Desde então, o andor olhou os pagadores de promessas de lado. Por trás. Outra vez de lado. Perdeu aquele cheiro de naftalina do cetim e atraiu o bicho da madeira. Os alfinetes mudaram de direção e os arames iniciaram uma espécie de resistência aos que sempre foram fiéis. Até parecia ter ganho vida, feita de desdém por quem se fez à vida por ele. A comissão de festas não quer agora restaurá-lo. Convenceram-se que o andor nunca será mais do que um mau pagador de promessas.
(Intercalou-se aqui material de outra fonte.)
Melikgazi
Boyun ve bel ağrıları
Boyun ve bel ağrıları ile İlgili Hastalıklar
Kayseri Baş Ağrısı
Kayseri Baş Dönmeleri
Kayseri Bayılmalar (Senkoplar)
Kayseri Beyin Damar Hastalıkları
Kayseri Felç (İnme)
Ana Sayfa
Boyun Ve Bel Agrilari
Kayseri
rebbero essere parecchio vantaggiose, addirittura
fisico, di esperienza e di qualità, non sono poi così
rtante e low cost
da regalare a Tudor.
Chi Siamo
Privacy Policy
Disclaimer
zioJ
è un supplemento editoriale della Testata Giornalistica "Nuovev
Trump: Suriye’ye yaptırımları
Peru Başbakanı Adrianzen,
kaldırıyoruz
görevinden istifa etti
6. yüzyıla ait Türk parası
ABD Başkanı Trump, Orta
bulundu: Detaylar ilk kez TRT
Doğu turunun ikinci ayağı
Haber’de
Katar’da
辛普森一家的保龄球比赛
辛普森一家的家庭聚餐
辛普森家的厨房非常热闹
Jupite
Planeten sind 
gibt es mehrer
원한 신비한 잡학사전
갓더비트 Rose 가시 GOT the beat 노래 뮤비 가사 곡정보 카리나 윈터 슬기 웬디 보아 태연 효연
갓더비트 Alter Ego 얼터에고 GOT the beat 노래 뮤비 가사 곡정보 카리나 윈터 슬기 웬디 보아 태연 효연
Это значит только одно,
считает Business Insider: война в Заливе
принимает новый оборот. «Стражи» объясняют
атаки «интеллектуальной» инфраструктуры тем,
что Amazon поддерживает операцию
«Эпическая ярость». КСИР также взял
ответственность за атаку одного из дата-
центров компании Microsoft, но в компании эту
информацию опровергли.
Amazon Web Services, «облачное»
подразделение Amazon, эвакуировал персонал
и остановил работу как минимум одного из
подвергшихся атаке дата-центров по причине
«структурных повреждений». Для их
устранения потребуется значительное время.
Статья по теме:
Assim se deu esta semana a rutura da maioria dos clubes da Liga com Fernando Gomes. Lá terão as suas razões para que o andor não seja efetivamente o que parecia… Todavia, os clubes que agora solicitam “voto de censura”, se têm razões ou interesses legítimos, perdem toda a razão quando ameaçam com “greves” e “paralisia dos campeonatos”. Não é esse o caminho. Nesse trilho só encontram derrota e perda de pontos nos jogos em que não comparecerem. Nessa rota encontram a oposição de todos aqueles que, com justeza, formulam dúvidas e incertezas na fórmula e no tempo encontrado para o alargamento aprovado. Nessa posição sem recurso à Liga enquanto representante institucional, desobrigam Gomes a negociar um novo “contrato” com a Liga. Nessa trincheira acabarão por permitir que Gomes persista na ilegalidade que é invocar a vigência do “protocolo” atual até 2013. Nessa opção fragilizam todos os outros temas do “contrato” FPF-Liga e causarão um dissenso insanável que ficará nas mãos do Conselho Nacional do Desporto. Se é tudo isto que não querem, voltem à “casa-mãe” e deliberem em assembleia um mandato claro para a Liga ser forte junto da FPF. Esta força, nas “procissões” caseiras e lá fora, será a força de todos os clubes."